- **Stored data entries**
>>

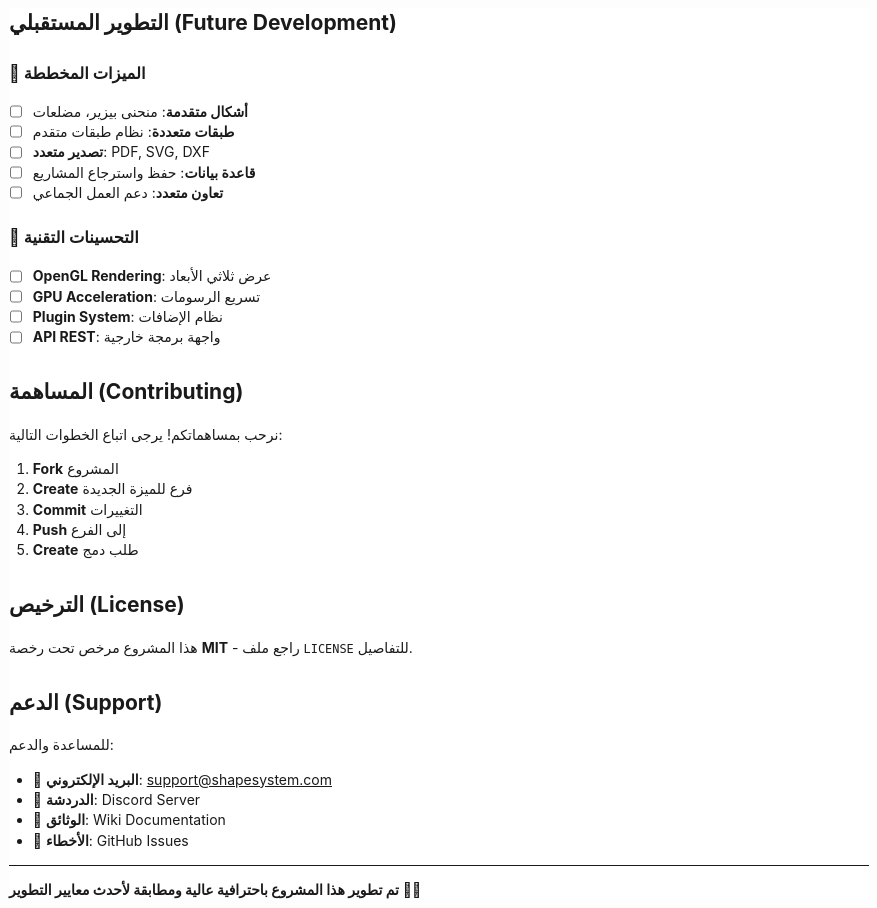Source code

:## التطوير المستقبلي (Future Development)

### 🚀 **الميزات المخططة**
- [ ] **أشكال متقدمة**: منحنى بيزير، مضلعات
- [ ] **طبقات متعددة**: نظام طبقات متقدم
- [ ] **تصدير متعدد**: PDF, SVG, DXF
- [ ] **قاعدة بيانات**: حفظ واسترجاع المشاريع
- [ ] **تعاون متعدد**: دعم العمل الجماعي

### 🔧 **التحسينات التقنية**
- [ ] **OpenGL Rendering**: عرض ثلاثي الأبعاد
- [ ] **GPU Acceleration**: تسريع الرسومات
- [ ] **Plugin System**: نظام الإضافات
- [ ] **API REST**: واجهة برمجة خارجية

## المساهمة (Contributing)

نرحب بمساهماتكم! يرجى اتباع الخطوات التالية:

1. **Fork** المشروع
2. **Create** فرع للميزة الجديدة
3. **Commit** التغييرات
4. **Push** إلى الفرع
5. **Create** طلب دمج

## الترخيص (License)

هذا المشروع مرخص تحت رخصة **MIT** - راجع ملف `LICENSE` للتفاصيل.

## الدعم (Support)

للمساعدة والدعم:
- 📧 **البريد الإلكتروني**: support@shapesystem.com
- 💬 **الدردشة**: Discord Server
- 📖 **الوثائق**: Wiki Documentation
- 🐛 **الأخطاء**: GitHub Issues

---

**تم تطوير هذا المشروع باحترافية عالية ومطابقة لأحدث معايير التطوير** 🎯✨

<<

- **Your task**
Update the lines of the data starting with the line containing "### 🔧 **التحسينات التقنية**" and continuing through the line containing "## المساهمة (Contributing)" by changing "Plugin System" to "Extension System" and keeping everything else the same. Return only those lines.

- **Result**
### 🔧 **التحسينات التقنية**
- [ ] **OpenGL Rendering**: عرض ثلاثي الأبعاد
- [ ] **GPU Acceleration**: تسريع الرسومات
- [ ] **Extension System**: نظام الإضافات
- [ ] **API REST**: واجهة برمجة خارجية

## المساهمة (Contributing)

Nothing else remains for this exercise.